Existence of solutions to Hamilton systems for the curl–curl operator with subcritical nonlinearities

This paper is concerned with the following Hamilton system for the curl–curl operator

$$\begin{aligned} {\left\{ \begin{array}{ll} \nabla \times (\nabla \times U_1)=f_2(x,U_2) \quad & \hbox {in}\;\Omega , \\ \nabla \times (\nabla \times U_2)=f_1(x,U_1) \quad & \hbox {in}\;\Omega , \\ \nu \times U_1=\nu \times U_2=0 \ \ & \hbox {on}\;\partial \Omega \end{array}\right. } \end{aligned}$$

in a simply connected bounded Lipschitz domain \(\Omega \subset {\mathbb {R}}^3\) with connected boundary, where \(\nabla \times \) denotes the curl operator in \({\mathbb {R}}^3\) and \(\nu :\partial \Omega \rightarrow {\mathbb {R}}^3\) is the exterior normal.
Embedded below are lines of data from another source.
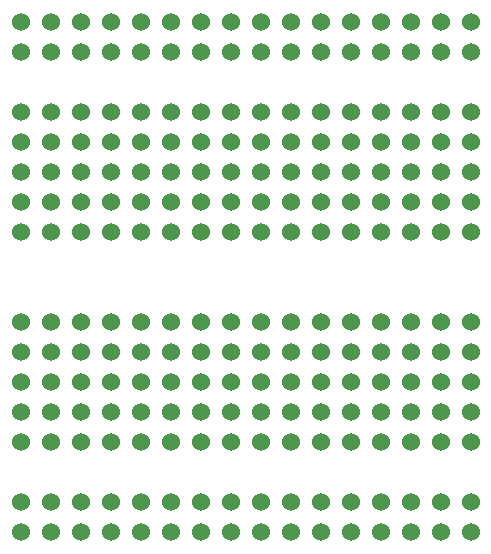
<source format=gbr>
%TF.GenerationSoftware,KiCad,Pcbnew,5.1.9-73d0e3b20d~88~ubuntu20.04.1*%
%TF.CreationDate,2021-01-27T17:21:51-06:00*%
%TF.ProjectId,ProtoPCBs,50726f74-6f50-4434-9273-2e6b69636164,rev?*%
%TF.SameCoordinates,Original*%
%TF.FileFunction,Copper,L2,Bot*%
%TF.FilePolarity,Positive*%
%FSLAX46Y46*%
G04 Gerber Fmt 4.6, Leading zero omitted, Abs format (unit mm)*
G04 Created by KiCad (PCBNEW 5.1.9-73d0e3b20d~88~ubuntu20.04.1) date 2021-01-27 17:21:51*
%MOMM*%
%LPD*%
G01*
G04 APERTURE LIST*
%TA.AperFunction,ComponentPad*%
%ADD10C,1.524000*%
%TD*%
G04 APERTURE END LIST*
D10*
%TO.P,REF\u002A\u002A,1*%
%TO.N,N/C*%
X193040000Y-58420000D03*
X203200000Y-60960000D03*
X226060000Y-58420000D03*
X205740000Y-60960000D03*
X223520000Y-58420000D03*
X193040000Y-60960000D03*
X213360000Y-60960000D03*
X205740000Y-58420000D03*
X220980000Y-60960000D03*
X231140000Y-60960000D03*
X218440000Y-60960000D03*
X208280000Y-58420000D03*
X215900000Y-58420000D03*
X220980000Y-58420000D03*
X228600000Y-58420000D03*
X231140000Y-58420000D03*
X203200000Y-58420000D03*
X200660000Y-58420000D03*
X215900000Y-60960000D03*
X223520000Y-60960000D03*
X226060000Y-60960000D03*
X213360000Y-58420000D03*
X228600000Y-60960000D03*
X198120000Y-58420000D03*
X210820000Y-58420000D03*
X210820000Y-60960000D03*
X208280000Y-60960000D03*
X195580000Y-60960000D03*
X218440000Y-58420000D03*
X198120000Y-60960000D03*
X200660000Y-60960000D03*
X195580000Y-58420000D03*
X193040000Y-101600000D03*
X228600000Y-101600000D03*
X215900000Y-101600000D03*
X231140000Y-99060000D03*
X213360000Y-101600000D03*
X220980000Y-99060000D03*
X220980000Y-101600000D03*
X195580000Y-101600000D03*
X203200000Y-99060000D03*
X198120000Y-99060000D03*
X210820000Y-101600000D03*
X226060000Y-99060000D03*
X203200000Y-101600000D03*
X213360000Y-99060000D03*
X208280000Y-99060000D03*
X231140000Y-101600000D03*
X223520000Y-99060000D03*
X223520000Y-101600000D03*
X218440000Y-101600000D03*
X218440000Y-99060000D03*
X228600000Y-99060000D03*
X215900000Y-99060000D03*
X200660000Y-99060000D03*
X200660000Y-101600000D03*
X208280000Y-101600000D03*
X210820000Y-99060000D03*
X195580000Y-99060000D03*
X205740000Y-99060000D03*
X226060000Y-101600000D03*
X193040000Y-99060000D03*
X205740000Y-101600000D03*
X198120000Y-101600000D03*
X193040000Y-83820000D03*
X193040000Y-93980000D03*
X203200000Y-86360000D03*
X228600000Y-93980000D03*
X228600000Y-88900000D03*
X226060000Y-83820000D03*
X215900000Y-93980000D03*
X205740000Y-86360000D03*
X213360000Y-88900000D03*
X223520000Y-83820000D03*
X231140000Y-91440000D03*
X193040000Y-86360000D03*
X213360000Y-86360000D03*
X213360000Y-93980000D03*
X220980000Y-91440000D03*
X220980000Y-93980000D03*
X205740000Y-83820000D03*
X220980000Y-86360000D03*
X195580000Y-93980000D03*
X198120000Y-88900000D03*
X226060000Y-88900000D03*
X213360000Y-91440000D03*
X231140000Y-86360000D03*
X218440000Y-86360000D03*
X208280000Y-91440000D03*
X231140000Y-93980000D03*
X223520000Y-91440000D03*
X223520000Y-93980000D03*
X218440000Y-93980000D03*
X203200000Y-88900000D03*
X200660000Y-88900000D03*
X208280000Y-83820000D03*
X215900000Y-83820000D03*
X218440000Y-91440000D03*
X218440000Y-88900000D03*
X228600000Y-91440000D03*
X220980000Y-83820000D03*
X215900000Y-91440000D03*
X200660000Y-91440000D03*
X220980000Y-88900000D03*
X228600000Y-83820000D03*
X200660000Y-93980000D03*
X215900000Y-88900000D03*
X231140000Y-83820000D03*
X208280000Y-93980000D03*
X208280000Y-88900000D03*
X203200000Y-83820000D03*
X210820000Y-91440000D03*
X200660000Y-83820000D03*
X215900000Y-86360000D03*
X195580000Y-91440000D03*
X205740000Y-91440000D03*
X223520000Y-86360000D03*
X226060000Y-86360000D03*
X213360000Y-83820000D03*
X228600000Y-86360000D03*
X226060000Y-93980000D03*
X198120000Y-83820000D03*
X195580000Y-88900000D03*
X210820000Y-83820000D03*
X193040000Y-91440000D03*
X210820000Y-86360000D03*
X231140000Y-88900000D03*
X208280000Y-86360000D03*
X223520000Y-88900000D03*
X205740000Y-93980000D03*
X205740000Y-88900000D03*
X195580000Y-86360000D03*
X198120000Y-93980000D03*
X210820000Y-93980000D03*
X210820000Y-88900000D03*
X226060000Y-91440000D03*
X218440000Y-83820000D03*
X203200000Y-93980000D03*
X193040000Y-88900000D03*
X198120000Y-86360000D03*
X200660000Y-86360000D03*
X195580000Y-83820000D03*
X198120000Y-91440000D03*
X203200000Y-91440000D03*
X213360000Y-66040000D03*
X213360000Y-76200000D03*
X223520000Y-68580000D03*
X226060000Y-68580000D03*
X213360000Y-68580000D03*
X226060000Y-66040000D03*
X215900000Y-76200000D03*
X218440000Y-71120000D03*
X228600000Y-73660000D03*
X223520000Y-71120000D03*
X220980000Y-71120000D03*
X228600000Y-66040000D03*
X220980000Y-73660000D03*
X220980000Y-76200000D03*
X228600000Y-76200000D03*
X228600000Y-71120000D03*
X223520000Y-66040000D03*
X231140000Y-73660000D03*
X220980000Y-66040000D03*
X215900000Y-73660000D03*
X226060000Y-73660000D03*
X218440000Y-66040000D03*
X215900000Y-71120000D03*
X231140000Y-66040000D03*
X213360000Y-73660000D03*
X231140000Y-68580000D03*
X228600000Y-68580000D03*
X226060000Y-76200000D03*
X226060000Y-71120000D03*
X215900000Y-68580000D03*
X218440000Y-76200000D03*
X231140000Y-76200000D03*
X231140000Y-71120000D03*
X223520000Y-76200000D03*
X213360000Y-71120000D03*
X218440000Y-68580000D03*
X220980000Y-68580000D03*
X215900000Y-66040000D03*
X218440000Y-73660000D03*
X223520000Y-73660000D03*
X210820000Y-73660000D03*
X210820000Y-66040000D03*
X210820000Y-76200000D03*
X210820000Y-71120000D03*
X210820000Y-68580000D03*
X208280000Y-68580000D03*
X208280000Y-66040000D03*
X208280000Y-73660000D03*
X208280000Y-76200000D03*
X208280000Y-71120000D03*
X205740000Y-68580000D03*
X205740000Y-71120000D03*
X205740000Y-66040000D03*
X205740000Y-76200000D03*
X205740000Y-73660000D03*
X203200000Y-71120000D03*
X203200000Y-73660000D03*
X203200000Y-76200000D03*
X203200000Y-66040000D03*
X203200000Y-68580000D03*
X200660000Y-71120000D03*
X200660000Y-66040000D03*
X200660000Y-76200000D03*
X200660000Y-68580000D03*
X200660000Y-73660000D03*
X198120000Y-76200000D03*
X198120000Y-73660000D03*
X198120000Y-71120000D03*
X198120000Y-68580000D03*
X198120000Y-66040000D03*
X195580000Y-66040000D03*
X195580000Y-76200000D03*
X195580000Y-68580000D03*
X195580000Y-73660000D03*
X195580000Y-71120000D03*
X193040000Y-76200000D03*
X193040000Y-73660000D03*
X193040000Y-71120000D03*
X193040000Y-68580000D03*
X193040000Y-66040000D03*
%TD*%
M02*

</source>
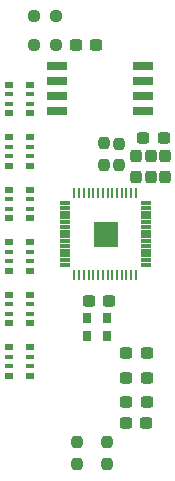
<source format=gbr>
%TF.GenerationSoftware,KiCad,Pcbnew,(6.0.0)*%
%TF.CreationDate,2023-01-28T16:33:02+01:00*%
%TF.ProjectId,MH106Enhanced,4d483130-3645-46e6-9861-6e6365642e6b,1*%
%TF.SameCoordinates,PX5255c88PY54c81a0*%
%TF.FileFunction,Paste,Top*%
%TF.FilePolarity,Positive*%
%FSLAX46Y46*%
G04 Gerber Fmt 4.6, Leading zero omitted, Abs format (unit mm)*
G04 Created by KiCad (PCBNEW (6.0.0)) date 2023-01-28 16:33:02*
%MOMM*%
%LPD*%
G01*
G04 APERTURE LIST*
G04 Aperture macros list*
%AMRoundRect*
0 Rectangle with rounded corners*
0 $1 Rounding radius*
0 $2 $3 $4 $5 $6 $7 $8 $9 X,Y pos of 4 corners*
0 Add a 4 corners polygon primitive as box body*
4,1,4,$2,$3,$4,$5,$6,$7,$8,$9,$2,$3,0*
0 Add four circle primitives for the rounded corners*
1,1,$1+$1,$2,$3*
1,1,$1+$1,$4,$5*
1,1,$1+$1,$6,$7*
1,1,$1+$1,$8,$9*
0 Add four rect primitives between the rounded corners*
20,1,$1+$1,$2,$3,$4,$5,0*
20,1,$1+$1,$4,$5,$6,$7,0*
20,1,$1+$1,$6,$7,$8,$9,0*
20,1,$1+$1,$8,$9,$2,$3,0*%
G04 Aperture macros list end*
%ADD10C,0.010000*%
%ADD11RoundRect,0.237500X0.300000X0.237500X-0.300000X0.237500X-0.300000X-0.237500X0.300000X-0.237500X0*%
%ADD12RoundRect,0.237500X0.237500X-0.250000X0.237500X0.250000X-0.237500X0.250000X-0.237500X-0.250000X0*%
%ADD13R,0.800000X0.500000*%
%ADD14R,0.800000X0.400000*%
%ADD15RoundRect,0.237500X-0.300000X-0.237500X0.300000X-0.237500X0.300000X0.237500X-0.300000X0.237500X0*%
%ADD16R,1.700000X0.650000*%
%ADD17RoundRect,0.237500X0.237500X-0.300000X0.237500X0.300000X-0.237500X0.300000X-0.237500X-0.300000X0*%
%ADD18RoundRect,0.006000X-0.414000X-0.094000X0.414000X-0.094000X0.414000X0.094000X-0.414000X0.094000X0*%
%ADD19RoundRect,0.020000X-0.080000X-0.400000X0.080000X-0.400000X0.080000X0.400000X-0.080000X0.400000X0*%
%ADD20RoundRect,0.237500X0.250000X0.237500X-0.250000X0.237500X-0.250000X-0.237500X0.250000X-0.237500X0*%
%ADD21R,0.650000X0.850000*%
%ADD22RoundRect,0.237500X-0.250000X-0.237500X0.250000X-0.237500X0.250000X0.237500X-0.250000X0.237500X0*%
G04 APERTURE END LIST*
D10*
%TO.C,U1*%
X12507400Y27650000D02*
X14467400Y27650000D01*
X14467400Y27650000D02*
X14467400Y25690000D01*
X14467400Y25690000D02*
X12507400Y25690000D01*
X12507400Y25690000D02*
X12507400Y27650000D01*
G36*
X14467400Y25690000D02*
G01*
X12507400Y25690000D01*
X12507400Y27650000D01*
X14467400Y27650000D01*
X14467400Y25690000D01*
G37*
X14467400Y25690000D02*
X12507400Y25690000D01*
X12507400Y27650000D01*
X14467400Y27650000D01*
X14467400Y25690000D01*
%TD*%
D11*
%TO.C,C13*%
X16998100Y12420600D03*
X15273100Y12420600D03*
%TD*%
%TO.C,C14*%
X16998100Y14452600D03*
X15273100Y14452600D03*
%TD*%
%TO.C,C8*%
X13815400Y20955000D03*
X12090400Y20955000D03*
%TD*%
D12*
%TO.C,R6*%
X13635200Y7215500D03*
X13635200Y9040500D03*
%TD*%
D13*
%TO.C,RN1*%
X7137400Y39300000D03*
D14*
X7137400Y38500000D03*
X7137400Y37700000D03*
D13*
X7137400Y36900000D03*
X5337400Y36900000D03*
D14*
X5337400Y37700000D03*
X5337400Y38500000D03*
D13*
X5337400Y39300000D03*
%TD*%
D12*
%TO.C,R2*%
X13360400Y32512000D03*
X13360400Y34337000D03*
%TD*%
D13*
%TO.C,RN3*%
X5337400Y30410000D03*
D14*
X5337400Y29610000D03*
X5337400Y28810000D03*
D13*
X5337400Y28010000D03*
X7137400Y28010000D03*
D14*
X7137400Y28810000D03*
X7137400Y29610000D03*
D13*
X7137400Y30410000D03*
%TD*%
D12*
%TO.C,R5*%
X11125200Y7215500D03*
X11125200Y9040500D03*
%TD*%
D15*
%TO.C,C1*%
X11000400Y42672000D03*
X12725400Y42672000D03*
%TD*%
D13*
%TO.C,RN2*%
X5337400Y34855000D03*
D14*
X5337400Y34055000D03*
X5337400Y33255000D03*
D13*
X5337400Y32455000D03*
X7137400Y32455000D03*
D14*
X7137400Y33255000D03*
X7137400Y34055000D03*
D13*
X7137400Y34855000D03*
%TD*%
D16*
%TO.C,U6*%
X9423400Y40894000D03*
X9423400Y39624000D03*
X9423400Y38354000D03*
X9423400Y37084000D03*
X16723400Y37084000D03*
X16723400Y38354000D03*
X16723400Y39624000D03*
X16723400Y40894000D03*
%TD*%
D11*
%TO.C,C4*%
X18440400Y34798000D03*
X16715400Y34798000D03*
%TD*%
D13*
%TO.C,RN4*%
X5337400Y25965000D03*
D14*
X5337400Y25165000D03*
X5337400Y24365000D03*
D13*
X5337400Y23565000D03*
X7137400Y23565000D03*
D14*
X7137400Y24365000D03*
X7137400Y25165000D03*
D13*
X7137400Y25965000D03*
%TD*%
D17*
%TO.C,C7*%
X18592800Y31521400D03*
X18592800Y33246400D03*
%TD*%
D11*
%TO.C,C15*%
X16998100Y16611600D03*
X15273100Y16611600D03*
%TD*%
D18*
%TO.C,U1*%
X10052400Y29270000D03*
X10052400Y28870000D03*
X10052400Y28470000D03*
X10052400Y28070000D03*
X10052400Y27670000D03*
X10052400Y27270000D03*
X10052400Y26870000D03*
X10052400Y26470000D03*
X10052400Y26070000D03*
X10052400Y25670000D03*
X10052400Y25270000D03*
X10052400Y24870000D03*
X10052400Y24470000D03*
X10052400Y24070000D03*
D19*
X10887400Y23235000D03*
X11287400Y23235000D03*
X11687400Y23235000D03*
X12087400Y23235000D03*
X12487400Y23235000D03*
X12887400Y23235000D03*
X13287400Y23235000D03*
X13687400Y23235000D03*
X14087400Y23235000D03*
X14487400Y23235000D03*
X14887400Y23235000D03*
X15287400Y23235000D03*
X15687400Y23235000D03*
X16087400Y23235000D03*
D18*
X16922400Y24070000D03*
X16922400Y24470000D03*
X16922400Y24870000D03*
X16922400Y25270000D03*
X16922400Y25670000D03*
X16922400Y26070000D03*
X16922400Y26470000D03*
X16922400Y26870000D03*
X16922400Y27270000D03*
X16922400Y27670000D03*
X16922400Y28070000D03*
X16922400Y28470000D03*
X16922400Y28870000D03*
X16922400Y29270000D03*
D19*
X16087400Y30105000D03*
X15687400Y30105000D03*
X15287400Y30105000D03*
X14887400Y30105000D03*
X14487400Y30105000D03*
X14087400Y30105000D03*
X13687400Y30105000D03*
X13287400Y30105000D03*
X12887400Y30105000D03*
X12487400Y30105000D03*
X12087400Y30105000D03*
X11687400Y30105000D03*
X11287400Y30105000D03*
X10887400Y30105000D03*
%TD*%
D12*
%TO.C,R1*%
X14630400Y32488500D03*
X14630400Y34313500D03*
%TD*%
D17*
%TO.C,C3*%
X16078200Y31521400D03*
X16078200Y33246400D03*
%TD*%
D20*
%TO.C,R3*%
X9296400Y45085000D03*
X7471400Y45085000D03*
%TD*%
D21*
%TO.C,U7*%
X13613400Y19584000D03*
X11963400Y19584000D03*
X11963400Y18034000D03*
X13613400Y18034000D03*
%TD*%
D13*
%TO.C,RN6*%
X5337400Y17075000D03*
D14*
X5337400Y16275000D03*
X5337400Y15475000D03*
D13*
X5337400Y14675000D03*
X7137400Y14675000D03*
D14*
X7137400Y15475000D03*
X7137400Y16275000D03*
D13*
X7137400Y17075000D03*
%TD*%
D11*
%TO.C,C12*%
X16966100Y10642600D03*
X15241100Y10642600D03*
%TD*%
D22*
%TO.C,R4*%
X7471400Y42672000D03*
X9296400Y42672000D03*
%TD*%
D13*
%TO.C,RN5*%
X5337400Y21520000D03*
D14*
X5337400Y20720000D03*
X5337400Y19920000D03*
D13*
X5337400Y19120000D03*
X7137400Y19120000D03*
D14*
X7137400Y19920000D03*
X7137400Y20720000D03*
D13*
X7137400Y21520000D03*
%TD*%
D17*
%TO.C,C2*%
X17373600Y31521400D03*
X17373600Y33246400D03*
%TD*%
M02*

</source>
By using some variational approaches inspired by Szulkin and Weth (J Funct Anal 257(12):3802–3822, 2009) and Bartsch and Mederski (Arch Ration Mech Anal 215(1):283–306, 2015), we show that there exists a ground state solution for the above system if \(f_1\) and \(f_2\) are both subcritical and satisfy some other growth conditions and convexity conditions. Furthermore, if the nonlinearities are both even, we establish the existence of infinitely many solutions. Finally, we prove the existence of two types of cylindrically symmetric solutions under some symmetry conditions on the domain and the nonlinearities.